→ **WHAT YOU ARE ASKED TO DO**:
Restate all of the data exactly.

--- START ---

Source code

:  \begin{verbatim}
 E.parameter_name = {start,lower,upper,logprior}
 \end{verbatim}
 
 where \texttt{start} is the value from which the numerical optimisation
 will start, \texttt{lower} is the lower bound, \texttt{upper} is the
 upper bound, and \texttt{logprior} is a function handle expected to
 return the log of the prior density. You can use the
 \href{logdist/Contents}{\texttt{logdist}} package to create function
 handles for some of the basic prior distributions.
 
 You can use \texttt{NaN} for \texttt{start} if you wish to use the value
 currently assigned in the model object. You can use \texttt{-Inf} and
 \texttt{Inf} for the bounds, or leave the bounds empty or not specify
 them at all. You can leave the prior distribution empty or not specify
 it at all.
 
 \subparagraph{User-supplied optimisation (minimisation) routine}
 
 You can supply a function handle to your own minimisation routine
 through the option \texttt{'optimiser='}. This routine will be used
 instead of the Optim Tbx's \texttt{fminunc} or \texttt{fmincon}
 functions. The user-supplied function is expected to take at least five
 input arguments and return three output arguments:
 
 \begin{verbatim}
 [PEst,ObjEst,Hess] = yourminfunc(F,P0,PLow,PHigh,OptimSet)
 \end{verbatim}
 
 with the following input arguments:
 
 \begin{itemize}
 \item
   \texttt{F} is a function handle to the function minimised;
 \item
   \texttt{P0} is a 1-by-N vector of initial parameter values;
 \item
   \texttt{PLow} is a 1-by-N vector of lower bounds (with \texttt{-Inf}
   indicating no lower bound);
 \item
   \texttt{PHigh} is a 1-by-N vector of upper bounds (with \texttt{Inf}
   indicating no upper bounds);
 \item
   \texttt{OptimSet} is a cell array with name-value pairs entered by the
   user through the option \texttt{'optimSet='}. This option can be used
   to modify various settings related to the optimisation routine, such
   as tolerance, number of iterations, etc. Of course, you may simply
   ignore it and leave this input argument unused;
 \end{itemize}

--- END ---

→ **EXERCISE RESPONSE**:
Source code

:  \begin{verbatim}
 E.parameter_name = {start,lower,upper,logprior}
 \end{verbatim}
 
 where \texttt{start} is the value from which the numerical optimisation
 will start, \texttt{lower} is the lower bound, \texttt{upper} is the
 upper bound, and \texttt{logprior} is a function handle expected to
 return the log of the prior density. You can use the
 \href{logdist/Contents}{\texttt{logdist}} package to create function
 handles for some of the basic prior distributions.
 
 You can use \texttt{NaN} for \texttt{start} if you wish to use the value
 currently assigned in the model object. You can use \texttt{-Inf} and
 \texttt{Inf} for the bounds, or leave the bounds empty or not specify
 them at all. You can leave the prior distribution empty or not specify
 it at all.
 
 \subparagraph{User-supplied optimisation (minimisation) routine}
 
 You can supply a function handle to your own minimisation routine
 through the option \texttt{'optimiser='}. This routine will be used
 instead of the Optim Tbx's \texttt{fminunc} or \texttt{fmincon}
 functions. The user-supplied function is expected to take at least five
 input arguments and return three output arguments:
 
 \begin{verbatim}
 [PEst,ObjEst,Hess] = yourminfunc(F,P0,PLow,PHigh,OptimSet)
 \end{verbatim}
 
 with the following input arguments:
 
 \begin{itemize}
 \item
   \texttt{F} is a function handle to the function minimised;
 \item
   \texttt{P0} is a 1-by-N vector of initial parameter values;
 \item
   \texttt{PLow} is a 1-by-N vector of lower bounds (with \texttt{-Inf}
   indicating no lower bound);
 \item
   \texttt{PHigh} is a 1-by-N vector of upper bounds (with \texttt{Inf}
   indicating no upper bounds);
 \item
   \texttt{OptimSet} is a cell array with name-value pairs entered by the
   user through the option \texttt{'optimSet='}. This option can be used
   to modify various settings related to the optimisation routine, such
   as tolerance, number of iterations, etc. Of course, you may simply
   ignore it and leave this input argument unused;
 \end{itemize}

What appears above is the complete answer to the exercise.